▸ Directions for this task
Skip the images and restate every line of the records exactly.

======== Dataset entries ========

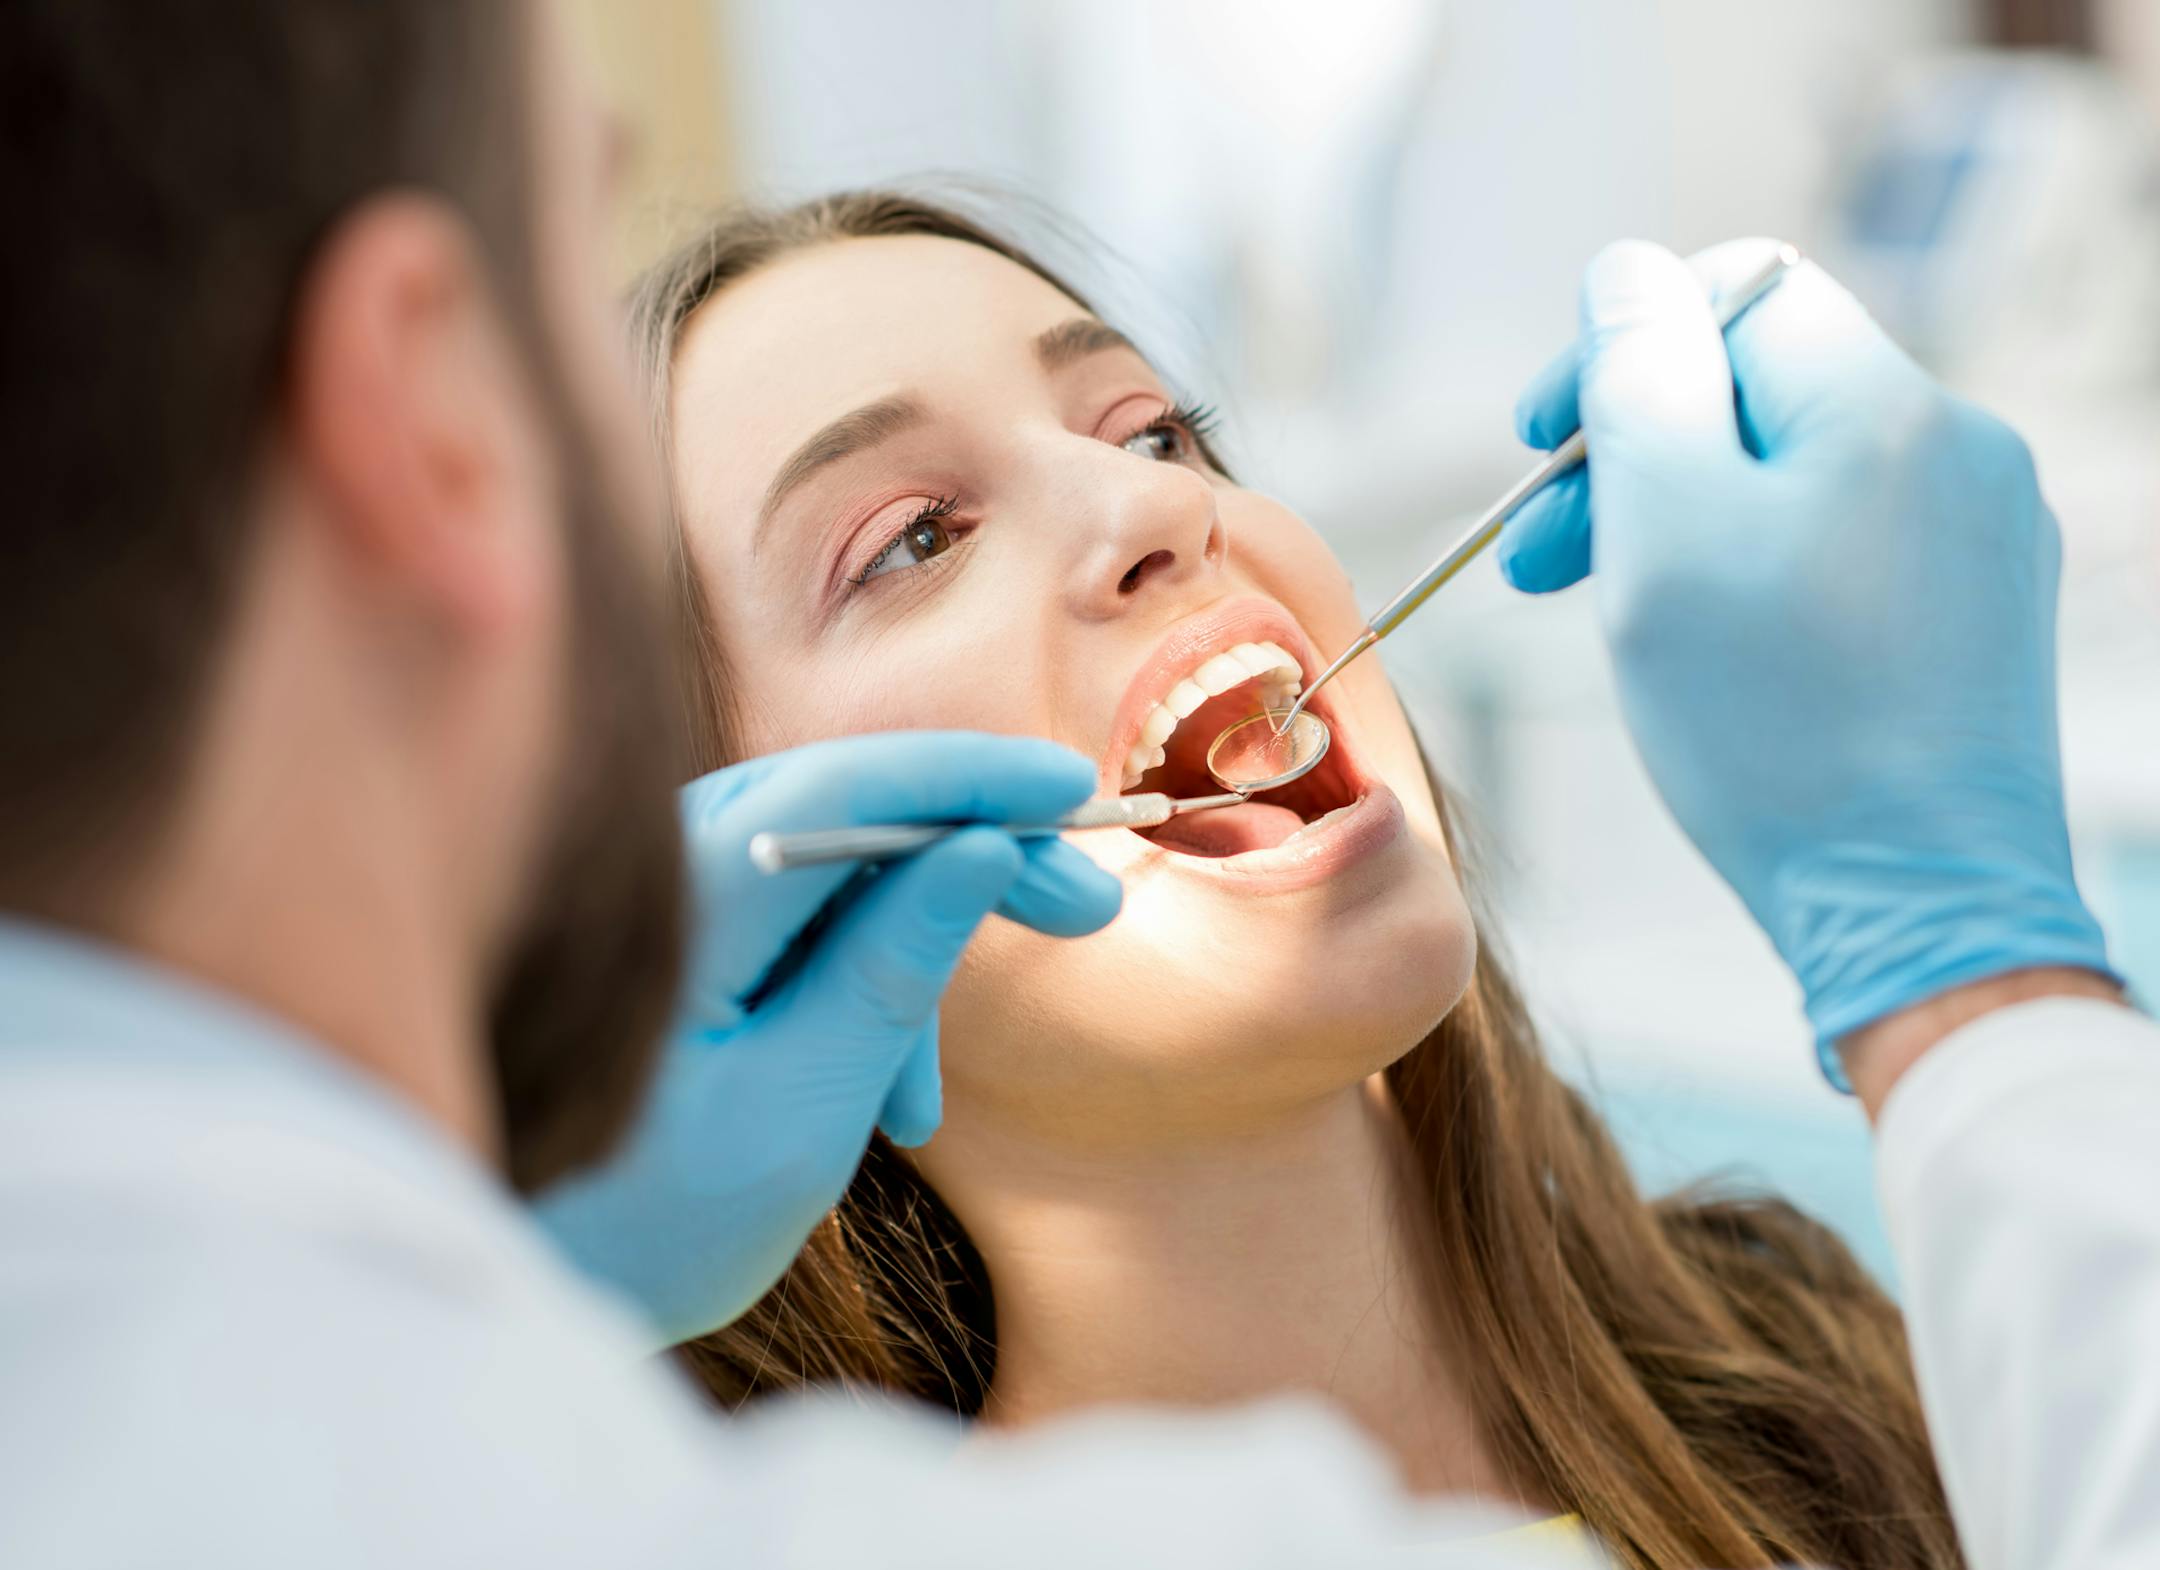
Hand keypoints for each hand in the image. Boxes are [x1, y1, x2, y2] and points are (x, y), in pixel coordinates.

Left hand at [535, 732, 1120, 1345]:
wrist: (507, 1282)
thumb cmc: (640, 1220)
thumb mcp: (802, 1109)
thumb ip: (894, 969)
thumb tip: (984, 848)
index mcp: (687, 905)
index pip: (851, 786)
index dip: (973, 777)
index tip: (1074, 790)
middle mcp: (663, 872)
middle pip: (851, 812)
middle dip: (972, 862)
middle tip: (1087, 912)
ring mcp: (662, 901)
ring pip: (830, 875)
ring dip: (906, 964)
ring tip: (920, 1114)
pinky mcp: (670, 940)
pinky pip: (789, 927)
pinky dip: (848, 994)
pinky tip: (869, 1108)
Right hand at [1501, 239, 2114, 1082]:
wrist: (1917, 902)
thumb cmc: (1777, 728)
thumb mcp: (1666, 531)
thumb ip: (1638, 378)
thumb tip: (1625, 274)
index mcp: (1884, 406)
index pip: (1735, 292)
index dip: (1618, 348)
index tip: (1537, 442)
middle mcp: (1957, 446)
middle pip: (1761, 389)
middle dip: (1636, 452)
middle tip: (1545, 558)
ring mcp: (1982, 531)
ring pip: (1795, 471)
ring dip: (1686, 517)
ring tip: (1618, 612)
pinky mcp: (1981, 610)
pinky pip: (1843, 541)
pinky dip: (1757, 570)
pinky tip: (1712, 652)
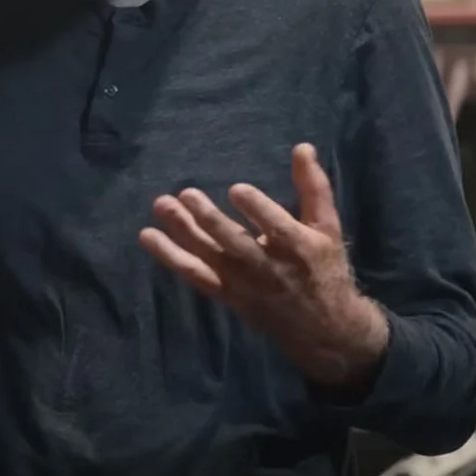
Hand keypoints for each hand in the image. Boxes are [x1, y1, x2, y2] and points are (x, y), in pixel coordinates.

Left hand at [139, 143, 389, 389]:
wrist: (324, 329)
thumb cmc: (324, 268)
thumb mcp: (327, 228)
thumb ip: (313, 187)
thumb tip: (302, 147)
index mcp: (298, 248)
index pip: (276, 228)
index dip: (257, 209)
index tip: (236, 189)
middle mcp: (268, 267)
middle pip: (234, 243)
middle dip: (209, 219)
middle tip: (185, 193)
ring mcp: (244, 283)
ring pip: (209, 257)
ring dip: (182, 232)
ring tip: (161, 205)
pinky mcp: (226, 294)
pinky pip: (195, 275)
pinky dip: (170, 257)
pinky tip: (148, 237)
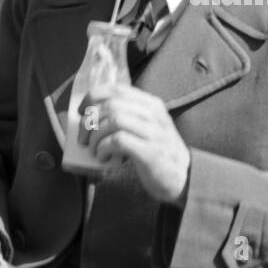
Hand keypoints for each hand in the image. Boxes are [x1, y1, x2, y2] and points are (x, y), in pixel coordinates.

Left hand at [81, 86, 190, 205]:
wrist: (185, 177)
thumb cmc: (159, 153)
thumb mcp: (149, 127)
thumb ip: (128, 118)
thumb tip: (90, 118)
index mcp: (151, 104)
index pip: (116, 89)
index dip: (92, 98)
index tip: (81, 112)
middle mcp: (153, 114)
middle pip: (110, 105)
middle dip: (89, 122)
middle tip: (83, 139)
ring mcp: (154, 133)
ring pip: (113, 120)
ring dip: (96, 136)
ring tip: (95, 150)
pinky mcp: (150, 152)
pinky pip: (118, 140)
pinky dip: (104, 148)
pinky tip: (103, 157)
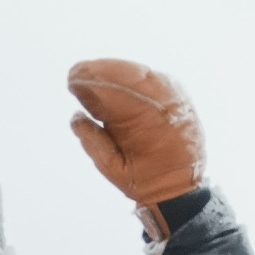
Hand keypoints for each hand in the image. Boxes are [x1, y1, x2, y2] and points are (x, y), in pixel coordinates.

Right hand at [68, 58, 204, 207]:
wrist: (180, 185)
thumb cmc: (145, 179)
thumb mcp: (113, 167)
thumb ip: (93, 142)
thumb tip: (77, 116)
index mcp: (149, 125)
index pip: (118, 94)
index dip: (94, 83)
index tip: (74, 78)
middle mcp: (165, 107)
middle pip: (131, 77)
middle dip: (101, 72)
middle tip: (77, 71)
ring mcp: (174, 98)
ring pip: (142, 74)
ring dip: (114, 70)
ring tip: (89, 69)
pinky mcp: (176, 96)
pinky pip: (151, 78)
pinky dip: (128, 75)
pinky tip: (109, 74)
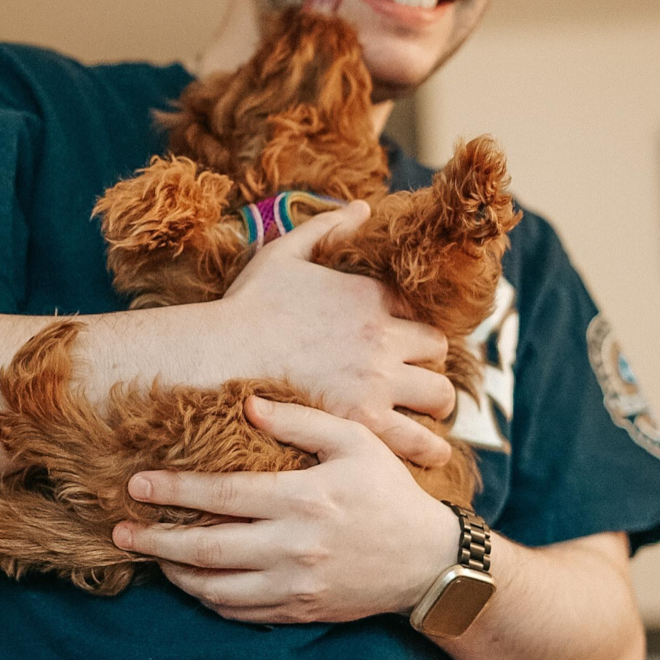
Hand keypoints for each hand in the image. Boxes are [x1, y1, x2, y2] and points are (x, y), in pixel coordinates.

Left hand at [113, 397, 459, 623]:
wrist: (426, 560)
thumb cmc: (388, 491)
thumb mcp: (353, 440)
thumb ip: (300, 420)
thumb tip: (248, 405)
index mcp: (303, 499)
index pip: (221, 496)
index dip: (174, 491)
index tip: (137, 485)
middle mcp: (293, 547)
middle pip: (206, 549)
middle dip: (156, 541)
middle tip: (120, 532)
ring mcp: (295, 585)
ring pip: (216, 588)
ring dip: (175, 574)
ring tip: (150, 557)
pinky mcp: (300, 610)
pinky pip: (241, 612)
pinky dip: (209, 599)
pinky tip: (195, 582)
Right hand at [217, 201, 455, 466]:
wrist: (220, 357)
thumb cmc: (246, 306)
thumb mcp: (284, 252)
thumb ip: (327, 227)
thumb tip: (362, 207)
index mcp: (369, 295)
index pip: (417, 310)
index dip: (412, 326)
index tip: (403, 341)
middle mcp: (382, 335)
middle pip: (437, 350)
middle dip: (429, 364)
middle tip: (418, 379)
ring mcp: (377, 380)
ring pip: (439, 395)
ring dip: (436, 405)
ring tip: (429, 417)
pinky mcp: (365, 420)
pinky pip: (420, 439)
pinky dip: (428, 446)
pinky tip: (427, 452)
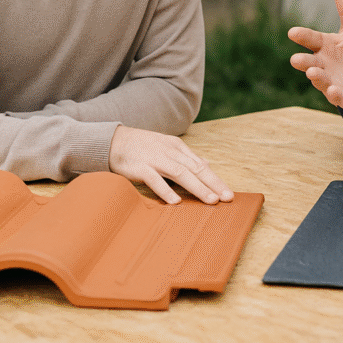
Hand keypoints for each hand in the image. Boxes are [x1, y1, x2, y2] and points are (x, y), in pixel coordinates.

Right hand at [108, 125, 233, 204]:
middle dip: (213, 184)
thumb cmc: (143, 147)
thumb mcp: (168, 148)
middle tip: (227, 198)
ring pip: (180, 173)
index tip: (228, 193)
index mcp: (178, 148)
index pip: (201, 165)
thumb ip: (187, 157)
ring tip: (210, 201)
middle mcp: (170, 152)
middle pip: (195, 169)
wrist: (113, 141)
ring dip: (197, 187)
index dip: (215, 180)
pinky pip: (155, 179)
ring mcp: (155, 159)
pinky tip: (176, 201)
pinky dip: (165, 190)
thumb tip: (208, 163)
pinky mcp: (140, 167)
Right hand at [287, 0, 342, 110]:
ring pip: (319, 80)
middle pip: (309, 62)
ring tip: (312, 73)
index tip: (293, 32)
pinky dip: (334, 94)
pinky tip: (334, 91)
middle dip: (302, 61)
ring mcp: (329, 81)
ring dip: (316, 77)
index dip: (303, 36)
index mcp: (323, 47)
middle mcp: (322, 64)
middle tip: (295, 60)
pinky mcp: (340, 96)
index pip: (311, 39)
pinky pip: (335, 97)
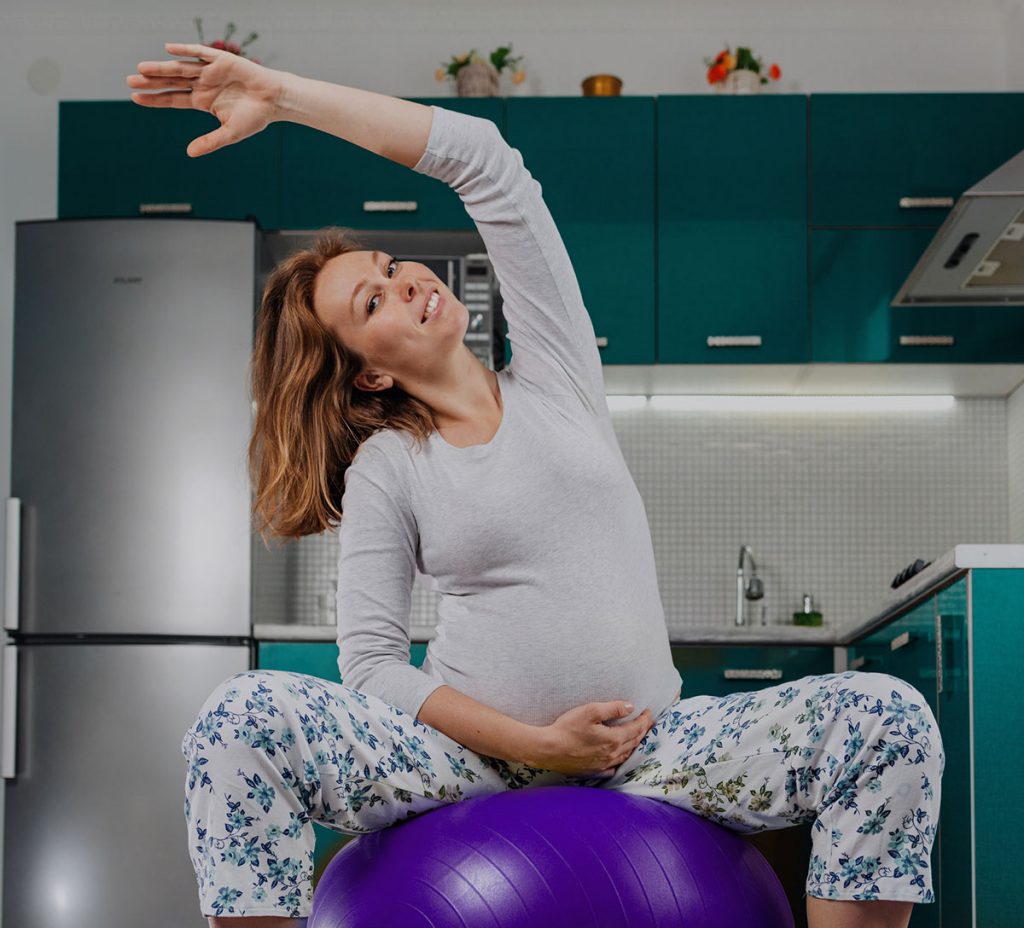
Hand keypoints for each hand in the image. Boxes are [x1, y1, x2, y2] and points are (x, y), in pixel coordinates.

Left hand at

========

▸ Exercise solution
Hand keypoints for each hand in the image. Boxes are [x1, y1, x2, y2] and points are (x, y), in pixel coordinates.

Left hand at [535, 732, 1120, 1345]:
wrist: (507, 1282)
thumb cmc: (640, 1220)
thumb mcp: (802, 1109)
thumb ip: (894, 969)
thumb tip: (984, 848)
index mcp: (687, 905)
index pip: (851, 786)
index dip: (973, 777)
index tip: (1074, 790)
middle mcp: (663, 872)
middle pip: (851, 812)
middle dip: (972, 862)
middle tip: (1087, 912)
ring mcp: (662, 901)
ring pip: (830, 875)
ring dip: (906, 964)
ring tip: (920, 1114)
pinky mcp: (670, 940)
pinky pip: (789, 927)
pinky dip: (848, 994)
pinky tip: (869, 1108)
Right hand at [1501, 239, 2114, 1082]:
wrist: (1917, 902)
thumb cmc: (1777, 728)
thumb mcp: (1666, 531)
thumb ip: (1638, 378)
thumb tip: (1625, 274)
index mcp: (1884, 406)
index pip: (1735, 292)
index dip: (1618, 348)
index tip: (1537, 442)
middle mcp: (1957, 446)
middle pip: (1761, 389)
middle dip: (1636, 452)
middle tip: (1545, 558)
ring mcp: (1982, 531)
ring pip: (1795, 471)
ring dip: (1686, 517)
ring tip: (1618, 612)
pinky mcp: (1981, 610)
pinky pip: (1843, 541)
pinky dip: (1757, 570)
pinky tip: (1712, 652)
Hand keypoints for each hand in the image. Boxes are [x1, y1, x2, y2] and points are (x, y), in pixel coordinates.

Left hand at [139, 143, 389, 389]:
wrist: (324, 329)
thumb cmc: (324, 268)
thumb mcp: (327, 228)
thumb ip: (313, 187)
thumb tip: (302, 147)
index mcp: (298, 248)
index pip: (276, 228)
index dip: (257, 209)
index tip: (236, 189)
middle mcp: (268, 267)
middle pip: (234, 243)
middle dip: (209, 219)
middle tip: (185, 193)
ring mcp: (244, 283)
ring pip: (209, 257)
ring dip: (182, 232)
ring tip: (161, 205)
pinky mcp: (226, 294)
pinky pip: (195, 275)
pinky dip: (170, 257)
pinky tip: (148, 237)
Hand keypoints for each hand in the image. Boxes are [x1, y1, x2, y2] and points are (x, y), in pixel coordinates.

Left hand at [81, 86, 190, 205]:
wrist: (185, 177)
thumb cmc: (159, 153)
thumb mcp: (149, 127)
thumb ip: (128, 118)
thumb tip: (90, 118)
index mcp: (151, 104)
index pip: (116, 89)
index dip: (92, 98)
index tip: (81, 112)
middle mcp: (153, 114)
middle pip: (110, 105)
middle dip: (89, 122)
middle tip: (83, 139)
ring mcp: (154, 133)
ring pip: (113, 120)
ring dip: (96, 136)
ring tip: (95, 150)
pinky mcp: (150, 152)
pinky pip: (118, 140)
pinky dip: (104, 148)
pinky tip: (103, 157)
Hand keypoints for each hand in the image. Boxes are [x1, y1, x2, y2] and points are (x, y), in pixel coordinates.

Right hand at [68, 58, 204, 207]:
wrist: (180, 185)
thumb cmc: (145, 179)
thumb mcp: (113, 167)
thumb ip: (93, 142)
thumb tip: (77, 116)
index mcp: (149, 125)
index pip: (118, 94)
index dip: (94, 83)
index tip: (74, 78)
middle mcp: (165, 107)
middle pip: (131, 77)
middle dip: (101, 72)
middle tip: (77, 71)
ring mcp: (174, 98)
ring pip: (142, 74)
ring dip: (114, 70)
ring tip: (89, 69)
pinky mcp: (176, 96)
pinky pip: (151, 78)
pinky dip: (128, 75)
pinky tip: (109, 74)
Hand keypoints for each hand in the image. Boxes are [x1, y1, x2, y2] and points are (x, y), in pixel coordinates.

Left hand at [113, 397, 459, 623]:
wrist: (426, 560)
thumb cmc: (388, 491)
thumb mcp: (353, 440)
thumb ip: (300, 420)
thumb tip: (248, 405)
index mcp: (303, 499)
index pip: (221, 496)
index dip: (174, 491)
index tip: (137, 485)
middle mcp: (293, 547)
middle pip: (206, 549)
middle dip: (156, 541)
middle tip: (120, 532)
ring mcp: (295, 585)
ring pip: (216, 588)
ring dip: (175, 574)
ring tip: (150, 557)
pinky mcp: (300, 610)
pinky pip: (241, 612)
pinky dip: (209, 599)
pinky tip: (195, 582)
Right hand at [217, 201, 455, 466]:
wrist: (220, 357)
thumb cmc: (246, 306)
thumb mcp: (284, 252)
thumb ip: (327, 227)
thumb tip: (362, 207)
index mcp: (369, 295)
index pip: (417, 310)
index dip: (412, 326)
index tip: (403, 341)
middle mcp: (382, 335)
middle pip: (437, 350)
middle dip: (429, 364)
middle tip: (418, 379)
ring mcp: (377, 380)
ring pip: (439, 395)
ring dip: (436, 405)
ring tip: (429, 417)
pinky mcp: (365, 420)
pinky pip: (420, 439)
pinky dip: (428, 446)
pinky tip: (427, 452)
Hand keypoints for each hand in the image. Boxes are [x1, y1, x2, y2] and points are (x, y), in pixel coordinates.

Right hand at [108, 125, 233, 204]:
middle dip: (213, 184)
thumb cmc: (143, 147)
thumb mcp: (168, 148)
middle tip: (227, 198)
ring pip: (180, 173)
index tip: (228, 193)
index mcp: (178, 148)
index pip: (201, 165)
thumb ip: (187, 157)
ring tip: (210, 201)
middle mcp: (170, 152)
middle pip: (195, 169)
wrist: (113, 141)
ring dip: (197, 187)
index dip: (215, 180)
pinky pip: (155, 179)
ring mcp: (155, 159)
pinky tip: (176, 201)
pinky dip: (165, 190)
thumb tip: (208, 163)
pinky mcp: (140, 167)
Right hand at [287, 0, 342, 110]:
ring pip: (319, 80)
middle pip: (309, 62)
ring tip: (312, 73)
index tip: (293, 32)
pinky dip: (334, 94)
pinky tip: (334, 91)
middle dip: (302, 61)
ring mcp: (329, 81)
ring dip: (316, 77)
index dip: (303, 36)
index mcp: (323, 47)
middle mcp: (322, 64)
middle tip: (295, 60)
pinky mcp: (340, 96)
index pip: (311, 39)
pinky pip: (335, 97)
Hand keypoints for each hand in the image. Boxes are [x1, y1, x2, y2] and points are (x, y), in pixel coordinates.

Left hand at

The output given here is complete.